I'll be running in the Rocket City Marathon in Huntsville, Ala., Saturday to draw attention to the needs of cancer patients. You may help in this cause by donating to the Anderson Cancer Center Patient Benevolence Fund.
I joined medical professionals Wednesday who meet once a week to discuss tough cases. They are doctors, retired doctors, and social workers, all serving on a team, all part of a brain trust. The input on patients' treatment comes from the best.
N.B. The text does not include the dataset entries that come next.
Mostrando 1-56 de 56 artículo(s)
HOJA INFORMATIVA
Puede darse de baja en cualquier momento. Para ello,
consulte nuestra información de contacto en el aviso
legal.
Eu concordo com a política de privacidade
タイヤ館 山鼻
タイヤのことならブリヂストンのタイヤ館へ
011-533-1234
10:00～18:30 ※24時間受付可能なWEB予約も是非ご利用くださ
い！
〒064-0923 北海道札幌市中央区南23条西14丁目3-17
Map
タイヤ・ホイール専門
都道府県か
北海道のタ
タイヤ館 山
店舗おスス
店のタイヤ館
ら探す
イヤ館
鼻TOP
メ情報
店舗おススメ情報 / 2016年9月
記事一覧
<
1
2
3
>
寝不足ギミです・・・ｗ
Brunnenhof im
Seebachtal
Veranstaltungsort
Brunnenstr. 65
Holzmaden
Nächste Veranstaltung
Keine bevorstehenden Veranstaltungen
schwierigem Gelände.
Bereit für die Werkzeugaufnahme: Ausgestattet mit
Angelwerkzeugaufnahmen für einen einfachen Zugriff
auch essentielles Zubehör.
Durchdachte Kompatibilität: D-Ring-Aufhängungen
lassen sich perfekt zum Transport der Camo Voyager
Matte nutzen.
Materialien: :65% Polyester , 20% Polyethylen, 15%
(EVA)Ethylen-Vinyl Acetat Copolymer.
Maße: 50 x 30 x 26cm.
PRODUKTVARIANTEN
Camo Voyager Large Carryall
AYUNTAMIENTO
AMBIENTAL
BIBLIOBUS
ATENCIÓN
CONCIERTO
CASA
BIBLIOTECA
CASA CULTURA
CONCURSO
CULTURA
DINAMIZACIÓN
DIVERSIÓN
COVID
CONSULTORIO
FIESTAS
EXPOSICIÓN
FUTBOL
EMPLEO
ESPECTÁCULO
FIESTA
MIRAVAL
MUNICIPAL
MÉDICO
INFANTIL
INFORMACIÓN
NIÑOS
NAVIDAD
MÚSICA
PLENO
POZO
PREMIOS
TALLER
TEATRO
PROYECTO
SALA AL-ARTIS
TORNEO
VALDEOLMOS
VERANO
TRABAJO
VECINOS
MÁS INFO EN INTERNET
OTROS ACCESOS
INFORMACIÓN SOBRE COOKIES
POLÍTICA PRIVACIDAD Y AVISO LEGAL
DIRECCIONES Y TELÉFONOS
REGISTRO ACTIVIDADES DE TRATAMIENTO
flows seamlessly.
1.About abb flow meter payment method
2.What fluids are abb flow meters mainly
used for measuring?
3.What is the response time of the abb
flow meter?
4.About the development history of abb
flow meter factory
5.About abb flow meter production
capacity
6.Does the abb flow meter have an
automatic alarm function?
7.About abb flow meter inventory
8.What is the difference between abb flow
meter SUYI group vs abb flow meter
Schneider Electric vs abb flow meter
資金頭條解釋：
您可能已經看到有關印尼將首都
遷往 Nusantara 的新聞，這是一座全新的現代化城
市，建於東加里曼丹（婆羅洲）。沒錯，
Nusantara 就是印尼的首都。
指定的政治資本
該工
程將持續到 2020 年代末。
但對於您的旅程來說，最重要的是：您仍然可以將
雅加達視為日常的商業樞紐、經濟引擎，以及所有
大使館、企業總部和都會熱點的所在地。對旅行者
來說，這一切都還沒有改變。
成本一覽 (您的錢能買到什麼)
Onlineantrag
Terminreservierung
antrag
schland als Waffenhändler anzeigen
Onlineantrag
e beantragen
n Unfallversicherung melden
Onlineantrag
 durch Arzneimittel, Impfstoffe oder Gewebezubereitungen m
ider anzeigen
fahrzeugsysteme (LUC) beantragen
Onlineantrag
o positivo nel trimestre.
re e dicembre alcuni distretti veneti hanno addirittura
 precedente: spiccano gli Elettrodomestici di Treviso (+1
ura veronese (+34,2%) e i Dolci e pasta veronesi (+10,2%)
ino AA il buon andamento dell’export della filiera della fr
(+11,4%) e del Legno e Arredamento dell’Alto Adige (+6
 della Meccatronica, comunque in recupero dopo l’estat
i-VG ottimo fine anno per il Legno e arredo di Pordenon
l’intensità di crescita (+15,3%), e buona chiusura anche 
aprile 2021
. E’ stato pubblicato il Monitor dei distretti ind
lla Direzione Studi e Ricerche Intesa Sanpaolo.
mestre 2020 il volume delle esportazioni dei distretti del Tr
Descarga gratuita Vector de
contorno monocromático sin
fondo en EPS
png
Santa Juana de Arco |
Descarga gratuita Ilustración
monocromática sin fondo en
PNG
"This is where the physicians will present the cases. They'll get feedback from the other disciplines," said administrative director Wayne Herrington. "They'll talk about treatment options available."
These health professionals will tell you before you get to this point that you have an option. That option is called early detection.
"Screening has been proven in multiple studies to improve overall survival," said Dr. Reece Jones. "We ultimately end up seeing the worst of the worst. We're trying to get to a point where we're diagnosing cancer earlier, because we know for a fact we can treat them better and we can cure more patients if we can detect the diseases at an earlier stage."
Doctors say they understand the fear factor in getting screened.
"I understand that they're nervous and there certainly are a lot of stereotypes as far as the process,and fear," Jones said. "But I think patients understand it and have told me that the discomfort is minimal and the benefits far outweigh the risks associated with screening. So I strongly advocate screening because I know it has an impact on survival."